Despite some recent volatility, many stocks on the TSX Index continue to trade near 52-week and all-time highs. It can be challenging to find stocks with good quality businesses, attractive valuations, and substantial dividend yields as well. If you are looking for all of these factors and stocks with dividend yields over 5%, here are three TSX stocks to look at today.
BCE: The largest telecom stock on the TSX
With a market capitalization of $52 billion, BCE (TSX:BCE)(NYSE:BCE) is Canada’s largest telecommunications business. It pays a quarterly dividend of $0.875 per share. At $65 per share, that is equal to a 5.4% dividend yield.
In its most recent third quarter, revenues, adjusted EBITDA and net earnings grew year-over-year by 3.6%, 4.2%, and 9.9%, respectively. Revenues and EBITDA are only a few percent from returning to pre-pandemic levels. The company has been enjoying a strong rebound in its media business with advertising and digital revenues rising. Likewise, BCE has been seeing strong customer additions and growing demand for its 5G network.
While BCE pays a nice dividend, it has a great history of raising its dividend by around 5% every year. Combine dividend growth and inflation-beating capital returns and this is a solid TSX stock for income.
Enbridge: A top TSX infrastructure stock
Enbridge (TSX:ENB)(NYSE:ENB) currently pays one of the most substantial dividend yields you can find on the TSX today. At $50.50 per share, this TSX stock yields 6.6%. It pays a quarterly dividend worth $0.835 per share.
Despite demonstrating fairly consistent operations through the pandemic, Enbridge still has not returned to its pre-pandemic price. It has still failed to enjoy the fast recovery that some of its exploration and production peers have.
Certainly, it has faced some largely negative political and environmental sentiment. Yet, its assets are crucial to the North American economy. Enbridge transports 20% of oil in North America! Its infrastructure is vital. The fewer pipelines that are built mean its assets continue to rise in value.
Like BCE, Enbridge has a strong history of dividend growth. Enbridge brought on a number of significant projects this year, so it should be primed for cash flow and dividend growth ahead.

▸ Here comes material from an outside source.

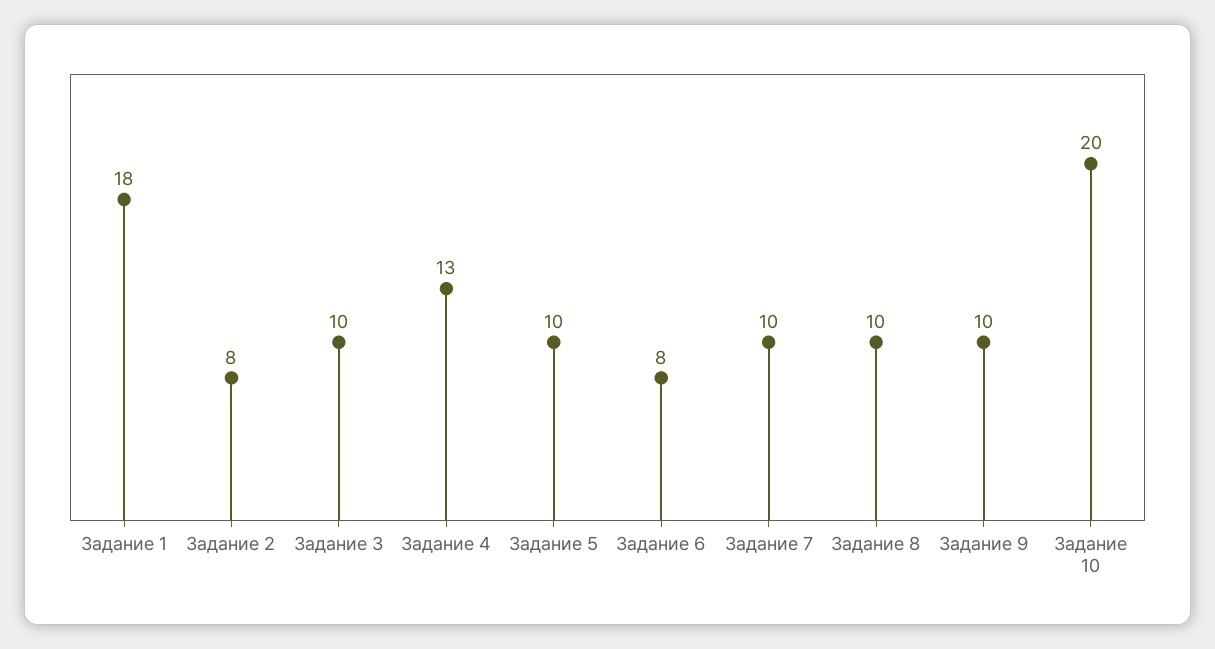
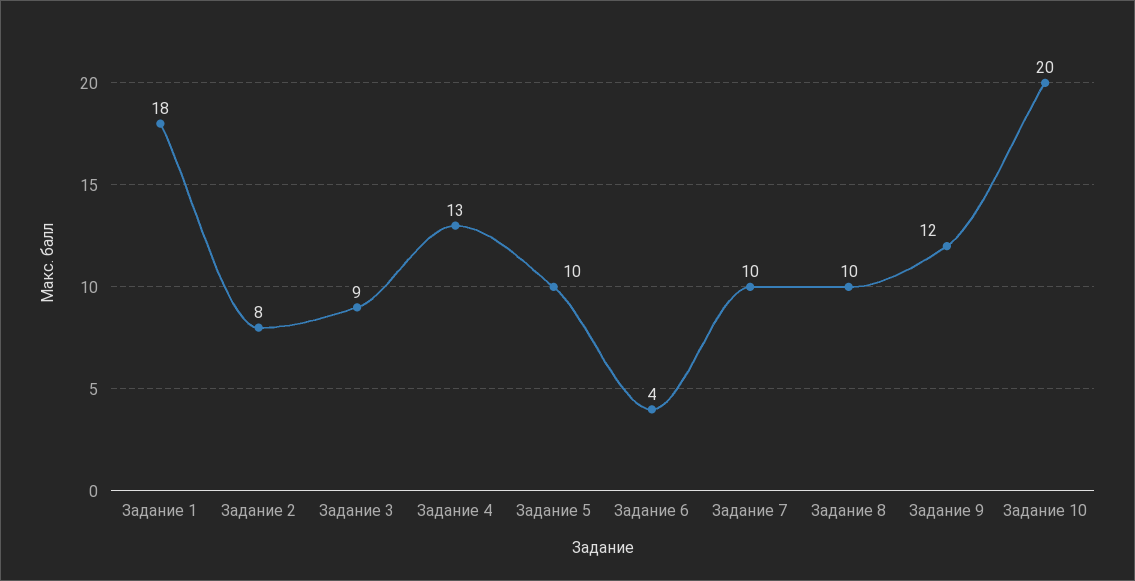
Задание 3: 10 -> 9
Задание 6: 8 -> 4
Задание 9: 10 -> 12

NorthWest REIT: A global real estate play
Another great dividend-paying value stock on the TSX is NorthWest Healthcare Properties REIT (TSX:NWH.UN). It provides crucial real estate infrastructure for the healthcare sector across the globe. It pays a $0.06667 distribution per unit every month. Despite this stock hitting a new 52-week high at $13.80 per unit, it still yields a 5.9% dividend.
NorthWest owns a high-quality portfolio of hospitals, life science centres, and medical office properties. These properties have long leases backed by highly credit-worthy tenants. Likewise, over three-quarters of its rents are inflation-indexed. When global inflation rises (as it’s doing right now), Northwest can expect solid rental rate growth.
Northwest has been transitioning to an asset management model. This has translated into a more efficient capital structure. Eventually, this TSX stock should start producing steady cash flow per share growth going forward. For a high dividend yield and inflation-plus capital growth, this is a great TSX value stock to own today.